Review: Noises Off by Way Off Broadway Community Players
by Michael Meigs
The Way Off Broadway Community Players in Leander are celebrating their spacious new locale by turning the theatre inside out with laughter. Literally.
Michael Frayn's Noises Off is a lively amusement that pokes good-hearted fun at the conventions of the stage, starting with the most basic one: the agreement that we in the audience will accept you, the actors, as the characters that you are pretending to represent. You settle into your comfortable seat in the new WOBCP's wide and spacious new auditorium and accept the silly business of housekeeper Mrs. Clackett's exposition with the telephone and the newspapers and the sardines.
At that point, if you had studied the miniscule print in the rear pages of the program, you might have been puzzled by a whole second set of credits, ads, bios and thank-yous for the production Nothing On by Robin Housemonger. It becomes clear pretty quickly that that title covers, barely, one of those sweetly naughty brainless farces stereotypical of middle class English theatre circuits -- a play with disguises, mistaken identities, a burglar, slamming doors, and a sweet little bit of crumpet who scampers around in her scanties. Is that what we're seeing?
Yes, and no. Playwright Michael Frayne takes that concept and spins it. A patient, aggrieved voice from the house cuts Mrs. Clackett's chatter short. Lloyd Dallas strides up to the edge of the stage. He sets Dotty Ottley straight about the sequence of business on stage, heaves a sigh and asks her to do it again. Ottley has stage experience but appears never to have played anything but variations on the same character, according to the program (she played "Mrs. Hackett, Britain's most famous lollipop lady ('ooh, I can't 'ardly 'old me lolly up!")). This is a late night rehearsal of a fourth-rate play by a third-rate touring company. We meet other members of the cast as the action of this bit of froth shudders along, late at night, to the more and more comic exasperation of director Dallas.
Then Frayn tops that mischief, twice! At intermission, to the recorded strains of Tchaikovsky, we are treated to the sight of the stage crew disconnecting sections of Russell Wiseman's impressive box set, turning the concept inside out and the set back-to-front, so that Act II shows us actors and crew backstage weeks later in a provincial town preparing for the curtain and then playing that same inane scene beyond the set.
For Act III the crew moves that towering set back around, reconstitutes the many-doored dual-level playing space, and Frayn treats us to the spectacle of yet another run of that first-act scene, this time in live performance with everything going comically wrong. Our cast improvises madly, provoking more and laughter. It's a lot of fun watching actors acting out the worst nightmares of actors. I couldn't help recalling Noel Coward's urbanely mocking cabaret song Why Must The Show Go On?

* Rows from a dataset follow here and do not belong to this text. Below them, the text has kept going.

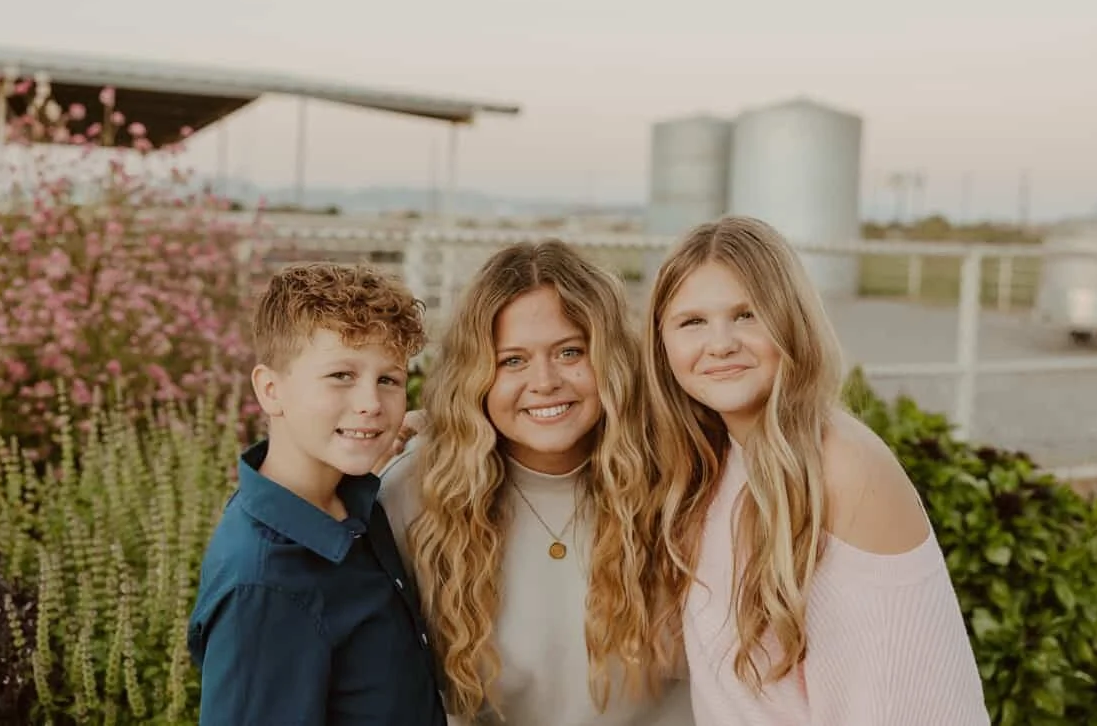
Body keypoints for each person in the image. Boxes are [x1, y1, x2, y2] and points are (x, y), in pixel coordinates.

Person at [643, 215, 990, 725]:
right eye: (692, 321)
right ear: (662, 344)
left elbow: (907, 702)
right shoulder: (712, 461)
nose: (720, 343)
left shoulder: (839, 464)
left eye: (747, 314)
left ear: (791, 321)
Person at [380, 240, 693, 726]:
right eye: (513, 361)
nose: (544, 381)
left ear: (610, 358)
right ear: (476, 376)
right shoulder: (417, 496)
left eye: (570, 351)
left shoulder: (680, 478)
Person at [187, 262, 446, 726]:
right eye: (341, 376)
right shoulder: (265, 586)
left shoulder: (349, 502)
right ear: (271, 390)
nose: (371, 402)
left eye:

By pushing the comedy beyond the conventional set Frayne brings in theatre techs both imagined and real, reminding us just how complicated it is to deliver all this apparently effortless illusion. Kerchief-wearing Caitlin Sullivan creates in Poppy Norton-Taylor the epitome of all those worried, mistreated stage managers who try to keep these mad performers on track.
Frayn's delight in lampooning the role of the director is evident, for the imaginary Lloyd Dallas has all the comic traits of authority -- he's an autocrat who would rather be directing Richard III, a lech who gets into woman trouble and a lush who absconds with the bottle everyone is trying to hide from the burglar (or that is, the gone-to-seed actor Selsdon Mowbray playing the burglar, played in turn by real-life WOBCP player Paul Rubin, married to Mrs Clackett -- no, to Dotty -- no, to Kim Rubin, the first person on stage and the first in the cast to receive congratulations from this writer, above).
AND -- just to let the cat out of the thespian bag, showing you an extra layer of comic confusion -- George Spelvin, playing the imaginary director, doesn't exist. "George Spelvin" is a traditional pseudonym dating back in American theatre to the late 19th century, used in this whirling comedy by Russell L. Wiseman, director, who happily took the opportunity to make fun of all directors, himself included.
Special thanks to Hanna Haide, who invited me out to the spacious new theatre located behind Smoky Mo's on FM 2243 in Leander, and to Ed Trujillo, who gave me the tour and commentary as the company ramped up for dress rehearsal. The company may be way off Broadway, but they are delivering rousing entertainment for the good people of Leander and theatre buffs who can zing out there from Austin in a scant half hour. Congratulations to all!